Children between the ages of two and three show an overwhelming desire to be free. “I do it by myself” seems to be her motto. Is it a good idea to let them play in the kitchen to develop their independence?
When a baby comes home, the life of the whole family is revolutionized. Time passes too quickly and soon that child who babbled and looked around with big curious eyes today goes and comes around the house with complete ease and confidence: he climbs, goes up, goes down and touches everything he can and what he should not. Our baby is almost two years old and we wonder how he grew up so fast. Coupled with the physical changes come the emotional ones and the great personality changes.
Between the ages of two and three, children show an overwhelming desire to be free. “I do it by myself” seems to be her motto. In this stage they experience the detachment of mom and dad, and they realize that they are independent beings that can experience things for themselves. This period is essential to achieve the development of their independence throughout their lives and to promote their personality traits.
There are everyday situations in which we can help them learn, and almost without realizing it, that also helps us as parents to avoid tantrums or tantrums when they want to do this or that thing and we do not allow it. When the dozens of toys that abound around the house no longer amuse your child, here are some options to develop their independence from a young age and help them to know themselves.
Children love to play with water. Be it winter or summer, there is no child in the world who does not entertain himself with a few bowls and a tap. My 21-month-old daughter drags the chair into the kitchen and gets ready to go upstairs; She asks me in her language to open the faucet and the game begins. Meanwhile, I have time to continue preparing the food and we are both happy: she plays at washing dishes and I continue with my chores.
To clean it has been said
When a glass of water is spilled, or when some food is accidentally dropped on the floor, it is normal for one to scold the child and say with an angry face: “Look what you did!” Whether accidental or on purpose, the child likes to see the cause-effect reaction of things. He wants to know what happens if he throws some peas over here, or if he pours another little rice over there. In this case it is good to teach him that what gets dirty gets cleaned; And so he can see that “he alone” can clean up what he has done. The game will then be dirty-clean, and he will see that he can also do what Mom and Dad do (of course, the rest of the cleaning will be up to you later).
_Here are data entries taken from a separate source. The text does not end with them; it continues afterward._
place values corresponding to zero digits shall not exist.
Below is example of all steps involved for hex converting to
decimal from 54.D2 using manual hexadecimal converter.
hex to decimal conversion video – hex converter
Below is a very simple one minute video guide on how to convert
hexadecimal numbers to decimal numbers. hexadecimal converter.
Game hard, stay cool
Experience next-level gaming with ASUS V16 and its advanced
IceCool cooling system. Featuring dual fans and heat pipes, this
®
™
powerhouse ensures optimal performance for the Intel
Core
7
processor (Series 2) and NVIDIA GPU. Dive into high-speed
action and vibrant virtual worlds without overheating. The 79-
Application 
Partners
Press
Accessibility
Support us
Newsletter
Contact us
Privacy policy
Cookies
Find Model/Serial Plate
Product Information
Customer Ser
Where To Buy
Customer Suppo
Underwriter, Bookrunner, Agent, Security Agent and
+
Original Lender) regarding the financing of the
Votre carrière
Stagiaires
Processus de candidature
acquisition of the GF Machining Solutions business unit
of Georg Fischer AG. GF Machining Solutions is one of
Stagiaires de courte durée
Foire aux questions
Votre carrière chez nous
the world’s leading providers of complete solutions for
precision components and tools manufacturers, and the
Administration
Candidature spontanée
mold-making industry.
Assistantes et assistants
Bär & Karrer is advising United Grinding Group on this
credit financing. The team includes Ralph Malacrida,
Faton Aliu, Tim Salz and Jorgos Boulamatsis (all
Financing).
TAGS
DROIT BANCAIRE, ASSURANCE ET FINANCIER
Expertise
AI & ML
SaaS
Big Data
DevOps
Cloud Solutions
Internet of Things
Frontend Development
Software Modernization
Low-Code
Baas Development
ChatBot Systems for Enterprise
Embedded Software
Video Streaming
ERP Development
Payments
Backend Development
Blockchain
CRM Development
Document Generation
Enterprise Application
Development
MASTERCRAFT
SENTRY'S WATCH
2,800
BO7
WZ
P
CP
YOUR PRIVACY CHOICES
There comes a point in the day when crayons are no longer fun, dolls and cars are thrown around every corner of the house, and our baby starts throwing tantrums about anything – he’s probably bored! But you have a thousand things to do. What you don’t know yet is that you have a little helper. Children love to see that they can be of great help to others. Ask him to hand you things – even if you don’t need them – or to put this inside that, or to move an object to another part of the house. Do not forget to be clear, concise, ask please and then thank their work with a big smile. Saying, “You’ve helped mom / dad a lot today, thank you son” is a good option and your child will be proud to have helped.
Like these, there are many other options that you can put into practice with your little one at home to develop his independence and strengthen his personality. Always keep in mind that everything that is asked with love bears its fruits; “Thank you” and “please” should not be missing in your vocabulary.
Always encourage him to keep going, even when he feels discouraged because he has not managed to do this or that; Parents are their guides, and if they see that we are not losing our cool it will be easier for them to get back on track. Remember that phrase that says: “Don’t worry about your children listening to you, they are always watching you.”